(Wired Science) Quarks and leptons, the building blocks of matter, are staggeringly small—less than an attometer (a billionth of a billionth of a meter) in diameter. But zoom in closer—a billion times more—past zeptometers and yoctometers, to where the units run out of names. Then keep going, a hundred million times smaller still, and you finally hit bottom: This is the Planck length, the smallest possible unit in the universe. Beyond this point, physicists say, the very notion of distance becomes meaningless.
The idea of a minimum size may seem bizarre, but it’s basic to quantum mechanics, which says that tiny things can take only certain discrete values, or quanta. Which leads to a rather large question: If that’s true of matter—and experiments say it is—what about the fabric of spacetime? Is the universe a smooth continuum, as Einstein’s theory of relativity implies? Or if we looked really close, would it all dissolve into a mosaic of shimmering pixels like a computer screen? In a word, are we living in a hologram?

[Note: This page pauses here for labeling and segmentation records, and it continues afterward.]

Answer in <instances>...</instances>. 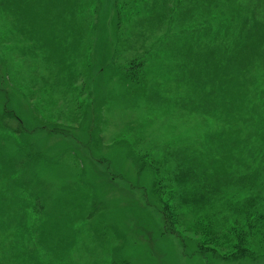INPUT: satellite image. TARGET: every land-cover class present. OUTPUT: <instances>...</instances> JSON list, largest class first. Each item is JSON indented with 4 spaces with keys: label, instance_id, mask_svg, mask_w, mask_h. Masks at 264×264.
Segmentation results:
<instances>
[{
    "label": "trees",
    "instance_id": "1",
    "mask_svg": "<svg viewBox=\"0 0 264 264\" xmlns=\"http://www.w3.org/2000/svg\"><path fill=\"white\" fill-rule=\"evenodd\" d=\"M153 65L154 142L140 107L118 113L112 97L137 99ZM27 82L47 95L25 118L10 103ZM57 131L83 147L39 144ZM66 155L78 179L48 184L38 169ZM131 176L181 257L264 264V0H0V264H143L108 215L105 189Z\"/></svg>",
    "mask_w": 264,
    "mask_h": 264
},
{
    "label": "rangeland",
    "instance_id": "2",
    "mask_svg": "<svg viewBox=\"0 0 264 264\" xmlns=\"http://www.w3.org/2000/svg\"><path fill=\"white\" fill-rule=\"evenodd\" d=\"M144 49V47H143ZM16 56V55H15ZM20 61L19 58H16V62ZM29 63H32L30 61ZM12 70H18V65L14 62L10 65ZM18 67V68H17ZM32 67V66H31ZM24 69L23 74L25 71H28V68L26 64L21 65V69ZM39 71L42 70L44 72V66H39ZM96 68L97 66H93L92 76L88 77V80H90V85L86 87V97L87 93H91V95L94 97V100L96 101L95 104L92 106V110L96 108L97 102H99L101 95L104 93V91L101 88L102 83L99 81V86H96V82L94 81V76L96 74ZM31 69V68H30ZM109 71V70H108ZM2 73V72H1ZM45 73V72H44ZM109 73V72H108ZM151 76L146 80V83L141 84V82H137L138 84L133 89L135 90L132 92L133 96H137V99L131 100L130 104H127L123 107L122 102L123 98H120V92L119 90L121 88H118V92L112 93V97L118 95V98L115 97L114 99V107H116V112L118 113H125L126 115H130L133 113V110L140 107L141 112H144L145 115L149 118V123L151 125V135H153V142H154V65L150 69ZM9 78H5L7 81L9 80L11 87L14 89H20L18 86L16 88V85H19V82L12 77V80ZM86 79V78H85ZM21 84V83H20ZM86 84V83H85ZM22 85V84H21ZM29 88V90L26 88ZM76 85V84H75ZM40 84H33L31 82H27L26 84H23V92H25L26 100L24 98L20 97L19 99L13 98L12 96V102L10 103V107L16 108L17 112L21 110L20 114L23 115L25 118L32 116V109L35 105H38L40 108L44 107V98L47 95L46 92L40 91ZM108 96L110 97V94L108 93ZM67 100V99H66ZM137 103L139 106H137ZM65 105V106H64ZM54 109H57L59 107L60 110H62V117L65 114L68 106L67 103L64 101V98L61 100H58V103H53ZM72 106V105H71ZM101 107L104 108L103 104H100ZM99 106V107H100ZM100 107V108H101ZM104 110L102 109V112ZM94 112V111H93ZM95 114V113H93ZM42 117V116H39ZM58 118V117H56ZM78 121L73 122L75 128L78 127ZM62 123H66L63 121ZM120 123V122H119ZM121 126L113 124V122L109 123V126H107L102 132V143L103 146H106L109 148V145L113 141L112 135L116 136L117 131L120 130ZM76 130V129H74ZM149 131V128H148ZM74 135L63 137V135L60 134V132L57 131V133H53V135H47L46 133H40L36 135L39 139V144L44 146L46 149H50L52 144L58 143L61 146L55 147L56 151L62 152V148H65V143H70L73 146V149L80 145L83 147V144L81 143L82 137H80L79 132L73 131ZM34 138V137H33ZM148 141L151 139V136L147 135ZM85 149H88L85 147ZM84 149V153L85 150ZM45 150V149H43ZM86 152H89L87 150ZM105 153V152H103ZM115 152L111 151L110 159H112V155ZM51 151L47 153L48 156H51ZM87 155V153L85 154ZM63 157V156H61ZM105 159V157H103ZM106 160V159H105ZM105 160H100L98 162H105ZM52 162H60V163H54L52 166L46 168L38 169L39 175H42L43 178L47 179L48 184L55 185L56 184H66L67 181L76 180L79 177V171L81 167L83 166L82 161H78L77 159L73 160L70 156L66 155L61 160ZM66 163H68V170L66 168ZM129 162H132L130 160ZM98 164V163H97ZM103 164L104 163H99ZM44 166V165H40ZM70 166L74 168L75 171L70 170ZM135 167V165H133ZM52 167V168H51ZM100 165H98V170L100 169ZM127 170V169H125ZM124 170V171H125ZM69 171V172H68ZM73 172H75V175H73ZM126 172V171H125ZM78 173V174H77ZM130 180L128 179H119L114 181L112 185L108 186L105 189L106 197L108 204L111 205L108 209V215L111 219H119L118 215L122 216L124 221V227L128 231L131 232L129 235L133 239L134 246H130L129 251L131 252L134 259L139 258L142 259L143 264H210L207 260H201L196 255H189L190 253L186 251V253H183V256L181 257V248L178 245L176 239L174 236H160V220L157 212L153 209L154 207L148 206L143 202V199L141 198L140 191H142L141 188L138 186H134L133 189L130 187L133 185L134 180L133 176H131ZM131 181V184L130 182ZM129 185V186H128ZM124 214V215H123ZM181 254V255H180ZM152 255V257H151ZM180 256V257H179ZM212 264V263H211ZM213 264H219V263H213ZM222 264V263H220Z\"/></svg>",
    "mask_w": 264,
    "mask_h": 264
}]
</instances>
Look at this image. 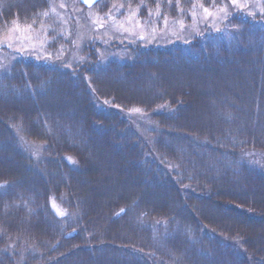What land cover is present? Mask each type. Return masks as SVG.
Instances as JSON below:
<instances>
[{"label": "trees", "instance_id": "1", "mask_svg": "<svg viewBox=\"0 0 264 264\" xmlns=\"http://www.w3.org/2000/svg\"><path fill=\"white\" fill-rule=\"evenodd\" d=\"M45 5L0 0V31ZM105 49L0 72V264H264V11Z\"/></svg>", "mask_w": 264, "mask_h": 264}, {"label": "rangeland", "instance_id": "2", "mask_svg": "<svg viewBox=\"0 0 264 264\" xmlns=\"http://www.w3.org/2000/svg\"><path fill=\"white\" fill-rule=\"evenodd\" d=\"M45 6L36 22L16 20L0 31V72L20 57L71 68L84 59L83 50L90 51L88 48L97 49L95 52L103 58L114 54L113 58L122 59L123 52L111 54L105 47L136 42L146 47H163L185 41L208 27L215 29L233 13L261 14L264 0H236L235 4L221 0L219 5L208 6L195 0L185 13L177 6L176 17L162 13L160 4L141 7L142 13L140 7L128 5L126 0H100L91 8L83 7L79 0H46ZM129 115L137 125L144 121L141 112ZM39 148L30 150L38 153ZM260 163L264 170V162ZM49 204L56 216L64 215L53 199Z\"/></svg>", "mask_w": 264, "mask_h": 264}, {"label": "water", "instance_id": "3", "mask_svg": "<svg viewBox=\"0 0 264 264\" xmlns=\"http://www.w3.org/2000/svg\"><path fill=\"white\" fill-rule=\"evenodd\" d=\"M79 1H80V3L83 5V7H85V8H91V7H93L96 3L98 4V2H99L100 0H94L93 4H92L91 6H89L88 4H85V3L83 2V0H79Z\"/></svg>", "mask_w": 264, "mask_h": 264}, {"label": "snow or ice", "instance_id": "4", "mask_svg": "<svg viewBox=\"0 0 264 264\" xmlns=\"http://www.w3.org/2000/svg\"><path fill=\"white\" fill-rule=\"evenodd\" d=\"M83 2L85 4H88L89 6H91L94 2V0H83ZM232 2L235 4L236 3V0H232Z\"/></svg>", "mask_w": 264, "mask_h": 264}]
</instances>
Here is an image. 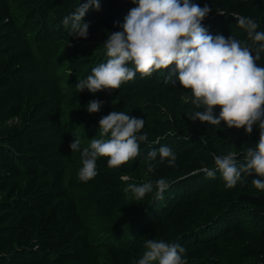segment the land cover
<instances>
[{
	"label": "trees",
	"instance_id": "1",
	"mask_svg": "<svg viewBox=\"0 0 264 264\" xmlns=\"http://www.w3.org/2000/svg\"><path fill=\"white\" fill-rule=\"evenodd\" d=\"M84 2L0 0V264H137L149 239L183 246L186 264H264V192L251 183L258 177H242L229 189L214 164L229 152L242 162L258 142L256 126L245 134L223 121L191 120L186 114L202 109L185 103L190 92L163 82L173 66L149 77L137 73L118 90L78 92L75 84L107 61L106 36L120 31L118 23L136 6L100 0L99 10L90 7L83 18L90 22L85 39L62 23ZM192 2L211 9L202 21L209 34L251 43L241 17L264 32V0ZM256 63L264 67V52ZM94 99L103 101L92 113L101 115L97 124L73 135L72 120L78 123ZM111 111L144 119L138 135L148 140L140 156L118 168L98 158L97 175L83 182L80 151ZM75 137L81 149L71 153ZM162 145L175 153V167L157 163L159 155L146 160ZM148 163L157 164L153 172ZM160 178L169 185L162 199L155 187L142 200L124 191Z\"/></svg>",
	"mask_w": 264,
	"mask_h": 264
},
{
	"label": "clouds",
	"instance_id": "2",
	"mask_svg": "<svg viewBox=\"0 0 264 264\" xmlns=\"http://www.w3.org/2000/svg\"><path fill=\"white\" fill-rule=\"evenodd\" d=\"M131 2L136 6L128 11L123 22H114L121 30L108 34L103 43L107 61L92 68L86 79L79 80L75 84L77 91L87 89L94 94L118 90L137 73L149 77L173 66L163 82L173 86L179 82L190 92L191 95L183 97L185 103L202 109L186 114L191 120L214 126H220L223 121L227 128H243L245 134H251L256 126L258 142L247 148L242 162H238L236 152H229L215 156L214 164L226 188L235 187L242 177L254 173L258 178L251 180L252 185L264 192V67L256 63L264 52V32L256 31L258 25L251 19L241 17L238 23L247 30L251 43L232 36L209 34L202 21L211 9L207 4L201 7L192 0ZM90 7L98 11L100 0H85L74 13L64 17L62 23L65 28L70 26L71 36L87 38L90 22H83V18ZM86 105L88 113H97L103 101L94 99ZM217 107L220 110L215 115ZM99 116H91L94 125ZM144 123V119L128 113L111 111L98 121L96 136L100 138L90 139V144L82 151L80 140L75 137L69 148L71 153L80 151L82 166L78 179L83 182L93 179L100 157L108 158L109 168H118L140 156V144L148 140L146 133L138 135ZM158 155L157 163L167 160L169 166L175 167L176 155L171 148L162 145L148 151L146 160L157 161ZM156 167V163H148L147 171L153 172ZM205 174L214 178L216 172L205 168ZM168 186V182L160 178L154 183L128 184L124 191L142 200L155 187V198L162 199ZM185 252L177 243L149 239L137 264H186Z\"/></svg>",
	"mask_w": 264,
	"mask_h": 264
},
{
	"label": "rangeland",
	"instance_id": "3",
	"mask_svg": "<svg viewBox=\"0 0 264 264\" xmlns=\"http://www.w3.org/2000/svg\"><path fill=\"white\" fill-rule=\"evenodd\" d=\"M93 114L91 113H85L84 115H82L80 118H79V122L78 123H76V119H73L72 120V123L73 124H71L72 125V127L69 129L70 130V132L73 134V135H76V134H78V133H80L81 131H82V133L84 132V131H87L88 130V127L90 126V124L92 125L93 124V120L90 118L91 116H92ZM100 138V137H98V136H96V135H93V136H91L90 137V139H92V138ZM90 139H89V141H90Z\"/></svg>",
	"mask_w": 264,
	"mask_h": 264
}]
</instances>
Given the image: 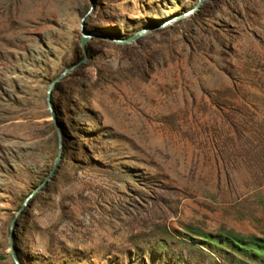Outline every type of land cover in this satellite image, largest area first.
I'll list each match as a JSON object with an SVG mask.
<instances>
[{
  "label": "rangeland",
  "instance_id": "1",
  "mask_svg": "<svg viewBox=\"0 0 264 264\" xmlns=\"http://www.w3.org/2000/svg\"><path fill=\"white\" fill-rule=\"evenodd\" d=\"M200 1L0 0V264L60 147L22 264H264V0L109 40Z\"/></svg>",
  "mask_w": 264,
  "mask_h": 264
},
{
  "label": "water",
  "instance_id": "2",
  "mask_svg": "<svg viewBox=\"0 0 264 264\" xmlns=\"http://www.w3.org/2000/svg\"><path fill=\"white\" fill-rule=\"evenodd\" d=\"M207 0H201L200 4L192 11L187 12L185 14H182L180 16L171 18L169 20H167L166 22L156 26V27H152V28H148V29H144L141 30L139 32H137L136 34L132 35L131 37L127 38V39H113L110 38L109 40L112 41L113 43L119 44V45H128L131 44L135 41H137L138 39L144 37L145 35H147L148 33H150L153 30L156 29H161V28H165L179 20H182L186 17H189L193 14H195L196 12L199 11V9L201 8V6H203L205 4ZM94 37L93 34L91 33H87V34H83L82 39H81V48L82 50H84L85 48V44L87 43V41ZM84 63V61H81L80 63H78L77 65H75L74 67L66 70L64 73H62L55 81L54 83L50 86L48 93H47V104H48V109L52 115V117H55L54 115V111H53V105H52V94L57 86V84L63 79L65 78L68 74H70L76 67L82 65ZM62 160V147L59 148V152H58V156L56 158V161L54 163V166L52 168V170L50 171L49 175L47 176V178L44 180V182L31 194L28 196V198L26 199L24 205L22 206V208L18 211L12 226H11V230H10V255H11V259L13 261L14 264H22L16 254V248L14 245V241H15V231L18 227V220L21 217L23 211L25 210V208L29 205V203L34 199V197L42 190L44 189L47 184L49 183V181L52 179V177L55 175L56 171L58 170L59 164Z\"/></svg>",
  "mask_w": 264,
  "mask_h": 264
}]
</instances>
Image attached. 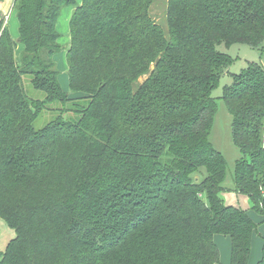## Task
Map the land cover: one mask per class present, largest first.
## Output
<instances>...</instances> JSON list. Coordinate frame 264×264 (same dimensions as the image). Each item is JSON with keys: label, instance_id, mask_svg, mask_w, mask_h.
<instances>
[{"label": "trees", "instance_id": "1", "mask_svg": "<svg viewBox=\"0 0 264 264\" xmlns=\"http://www.w3.org/2000/svg\"><path fill=\"white\" fill-rule=\"evenodd\" d=\"M76 2L14 0L17 40L0 22V219L15 231L0 264H218L216 235L248 264L258 224L220 198L213 92L234 61L219 46L264 50V0H168L166 30L155 0ZM67 6L75 100L53 61ZM232 77L234 186L264 217V65Z\"/></svg>", "mask_w": 264, "mask_h": 264}, {"label": "rangeland", "instance_id": "2", "mask_svg": "<svg viewBox=\"0 0 264 264\" xmlns=\"http://www.w3.org/2000/svg\"><path fill=\"white\" fill-rule=\"evenodd\" d=\"M168 0H155L151 7V17L160 24L165 30L166 25V10ZM81 3V0H77L76 4ZM1 4H4V8H1ZM14 0H4L0 2V22H4V26L7 25L11 31L14 39L17 40L19 23L15 12L13 13ZM75 10L73 6H67L62 8L61 13L57 19L56 28L60 34L58 44L61 49L54 55L53 61L55 62V68L58 70V82L62 91L66 94H70L71 99H81L83 94L71 90L70 87V75L68 64V50L70 47V21L72 14ZM218 50L225 54L230 55L233 58V64L228 66L223 72L220 85L213 92V97L217 98L218 113L216 115L213 132L211 135L212 143L216 150H218L226 159V178L223 183L224 189L220 192L221 200L227 205L235 208L246 210L248 214L255 219L258 224L256 231L253 234L251 245V257L254 258L258 253H261L262 245L264 243V217L253 210V202L250 197L238 193L234 186V168L235 162L240 158V152L238 148L233 144L232 140V117L229 114L224 102L219 98L222 97L223 88L226 85L233 83V75L240 74L244 69L248 67L249 63H261L264 65V50L261 48L254 49L247 45H234L227 49L224 45L219 46ZM20 47L16 51V56L20 55ZM148 78V75L142 77L139 82L143 83ZM40 93L37 94L39 96ZM41 96V95H40ZM78 106L87 105L88 100H82L74 102ZM75 105V104H74ZM76 107V106H74ZM57 115L51 111H45L42 116L36 122V129L44 128L48 122L55 119ZM64 119L77 121L78 116L74 113H67L64 115ZM227 238L224 235H217ZM9 245V244H8ZM7 248V247H6ZM6 248H4L6 250ZM3 249V250H4ZM250 257V259H251ZM1 259V258H0ZM249 263V262H248ZM224 264V263H220Z\"/></svg>", "mask_w": 264, "mask_h": 264}, {"label": "crops", "instance_id": "3", "mask_svg": "<svg viewBox=\"0 0 264 264\" xmlns=\"http://www.w3.org/2000/svg\"><path fill=\"white\" fill-rule=\"evenodd\" d=\"M4 7H5L4 4H1V8H4ZM253 220L255 221V219ZM14 237H15V231L11 229L2 219H0V258L5 252L4 248L8 246V244L14 239ZM214 241L219 250L220 261L218 264H220L221 262L224 264H230L231 248H232L230 238L229 237L225 238V237L216 235L214 238ZM262 250H263V245H262ZM262 250H261V253L260 254L258 253L254 258H252L250 255L251 259H249L248 264H258L259 260L262 257Z\"/></svg>", "mask_w": 264, "mask_h": 264}]
</instances>
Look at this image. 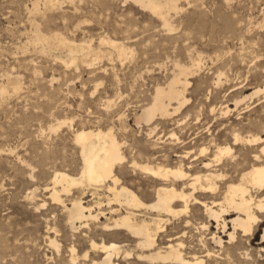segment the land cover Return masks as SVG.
I'll list each match as a JSON object with an SVG mask.
<instances>
[{
  "label": "rangeland",
  "instance_id": "1",
  "mask_svg": "<svg viewBox=\"0 0 264 264\" xmlns=\"http://www.w3.org/2000/svg\"><path fill=\"white\" fill-rule=\"evenodd\" d=\"M34 1L42 7V0H0V84L8 89L0 93V264H80L89 238L121 240L113 231L93 228L92 222L71 230L62 203L49 196L53 172L77 175L81 170L75 130L112 127L125 141L126 156L130 147L143 153L159 150L172 162L173 150L183 149L174 144L172 131L190 147L197 133L222 138L225 130L228 136L232 130L259 132L264 145V89L243 98L264 88V0H176L178 9L166 12L171 29L131 0H60L41 13L31 11ZM36 29L51 36L48 44L35 40ZM56 34L77 45L91 44L103 55L91 63L78 58L65 64L67 50ZM103 36L123 42L128 54L118 56L108 43L99 42ZM195 61L200 65L187 74L186 102L170 117H155L150 124L156 129L148 136L145 124H135L136 113L151 101L155 86L165 85L178 71L176 63L190 67ZM14 80L19 81L17 91L10 83ZM57 120L65 122L50 129ZM177 124L188 126L181 131ZM138 181L147 186L145 177ZM82 186L61 192L63 202L75 196L92 202ZM142 198L151 196L143 193ZM191 207L194 220L206 219L202 207ZM263 225L264 216L253 248ZM72 243L79 255L75 263L69 260ZM119 262L140 263L133 258Z\"/></svg>",
  "mask_w": 264,
  "mask_h": 264
},
{
  "label": "bare ground",
  "instance_id": "2",
  "mask_svg": "<svg viewBox=\"0 0 264 264\" xmlns=\"http://www.w3.org/2000/svg\"><path fill=\"white\" fill-rule=\"evenodd\" d=\"M131 1L160 17L168 29L173 28L166 12L178 9L176 0ZM60 4V0H42L40 7L39 2L34 1L31 11L41 13V9L44 12ZM50 37L35 30V40L42 46L49 43ZM54 38L67 50L66 59L63 58L65 64L78 58L91 63L103 55L91 44L77 45L57 34ZM99 42L108 43L118 56L128 52L123 42L108 36L101 37ZM196 61L190 67L176 63L178 71L165 85H156L151 101L136 113L135 124H145L148 136L156 129V124H150L155 117H170L186 102L187 74L192 72L193 66L199 67ZM220 76L221 72L217 74L218 80ZM10 83L13 91L19 89L18 80ZM263 89L258 87L243 98ZM7 91V86L0 84V93ZM106 103V106L111 105V101ZM64 122L57 120L49 128L56 130ZM177 125L181 131L188 126ZM224 132L220 135L222 138L210 133V137H201L197 133L192 138L195 146L188 147V142L182 140L184 137L172 131L174 144L181 143L183 147L181 151L173 150L171 155L176 161L172 162L167 153L158 155L159 150L143 153L130 147V155L126 156L122 151L125 141L117 139L112 127L75 130L81 170L77 175L59 170L53 172L52 184L46 187L49 196L62 203L65 223L71 230L87 227L92 222L93 228L113 231L123 238L107 241L89 238L80 264H120L119 258H133L142 264H261L264 261V225L255 248L252 241L264 216L263 137L259 132L242 135L232 130L229 136L226 130ZM155 144L150 143V148H156ZM140 177L147 179V186L138 181ZM73 184L88 188L93 201L85 204L82 197L75 196L65 204L61 192L69 193ZM143 193L151 199L144 201ZM191 205L202 207L206 219L194 220ZM212 222L214 230L210 228ZM49 243L56 248L59 245L55 238H50ZM68 249L69 260L75 263L79 255L73 243Z\"/></svg>",
  "mask_w": 264,
  "mask_h": 264
}]
</instances>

Probing down to the Planck scale with a particle accelerator would take an instrument the size of our galaxy. But scientists at Fermilab, near Chicago, have a surprisingly modest new device called the Holometer that just might yield some clues. By shooting a pair of synchronized laser beams through long vacuum pipes, they hope to pick up the telltale jitter of those pixels in the emptiness. And if they find it? Welcome to the Matrix.